Output exactly the lines that run from the start of the records to the line with "X495270319Y-190186000D01*", counting both ends, and skip the pictures.
Start of Exercise materials
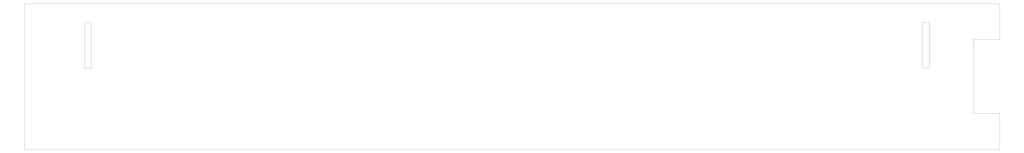
<source format=gbr>
%TF.GenerationSoftware,KiCad,Pcbnew,9.0.2*%
%TF.CreationDate,2025-07-25T15:15:28+08:00*%
%TF.ProjectId,accum_pcb_up,61636375-6d5f-4706-9362-5f75702e6b69,rev?*%
%TF.SameCoordinates,Original*%
%TF.FileFunction,Profile,NP*%
%FSLAX46Y46*%
G04 Gerber Fmt 4.6, Leading zero omitted, Abs format (unit mm)*
G04 Created by KiCad (PCBNEW 9.0.2) date 2025-07-25 15:15:28*
%MOMM*%
%LPD*%
G01*
G04 APERTURE LIST*
%TA.AperFunction,Profile*%
%ADD10C,0.050000*%
%TD*%
G04 APERTURE END LIST*
D10*
X495270319Y-190186000D02*
X495270319Y-169186000D01*
X80128667Y-227618006D02*
X80128667Y-160686000D01*
X110758000Y-190175000D02*
X107757652Y-190175000D01*
X527610706Y-211118006D02*
X527611000Y-227619000D01*
X515610738Y-211118006D02*
X515610884Y-177186000D01*
X527610959Y-160686000D02*
X80128667Y-160686000D01*
X527609000Y-211118006D02*
X515610738Y-211118006D01*
X107758000Y-169175000D02*
X107757652Y-190175000D01*
X80128667Y-227618006D02*
X527611000Y-227619000D01*
X527610906Y-177186000D02*
X515610884Y-177186000D01*
X492270319Y-169186000D02*
X492270319Y-190186000D01*
X492270319Y-169186000D02*
X495270319Y-169186000D01*
X110758000Y-169175000D02*
X107758000Y-169175000D01*
X492270319Y-190186000D02*
X495270319Y-190186000D01*
X110758000Y-190175000D02*
X110758000Y-169175000D01*
X527610959Y-160686000D02*
X527610906Y-177186000D01*
M02*

</source>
End of Exercise materials
## Response to the exercise:
<source format=gbr>
%TF.GenerationSoftware,KiCad,Pcbnew,9.0.2*%
%TF.CreationDate,2025-07-25T15:15:28+08:00*%
%TF.ProjectId,accum_pcb_up,61636375-6d5f-4706-9362-5f75702e6b69,rev?*%
%TF.SameCoordinates,Original*%
%TF.FileFunction,Profile,NP*%
%FSLAX46Y46*%
G04 Gerber Fmt 4.6, Leading zero omitted, Abs format (unit mm)*
G04 Created by KiCad (PCBNEW 9.0.2) date 2025-07-25 15:15:28*
%MOMM*%
%LPD*%
G01*
G04 APERTURE LIST*
%TA.AperFunction,Profile*%
%ADD10C,0.050000*%
%TD*%
G04 APERTURE END LIST*
D10*
X495270319Y-190186000D02*
X495270319Y-169186000D01*
X80128667Y-227618006D02*
X80128667Y-160686000D01*
X110758000Y-190175000D02*
X107757652Y-190175000D01*
X527610706Y-211118006D02*
X527611000Y-227619000D01*
X515610738Y-211118006D02*
X515610884Y-177186000D01*
X527610959Y-160686000D02*
X80128667Y-160686000D01*
X527609000Y-211118006D02*
X515610738Y-211118006D01*
X107758000Y-169175000D02*
X107757652Y-190175000D01*
X80128667Y-227618006D02*
X527611000Y-227619000D01*
X527610906Y-177186000D02*
X515610884Y-177186000D01*
X492270319Y-169186000D02*
X492270319Y-190186000D01*
X492270319Y-169186000D02*
X495270319Y-169186000D01*
X110758000Y-169175000D02*
X107758000Y-169175000D01*
X492270319Y-190186000D02*
X495270319Y-190186000D01*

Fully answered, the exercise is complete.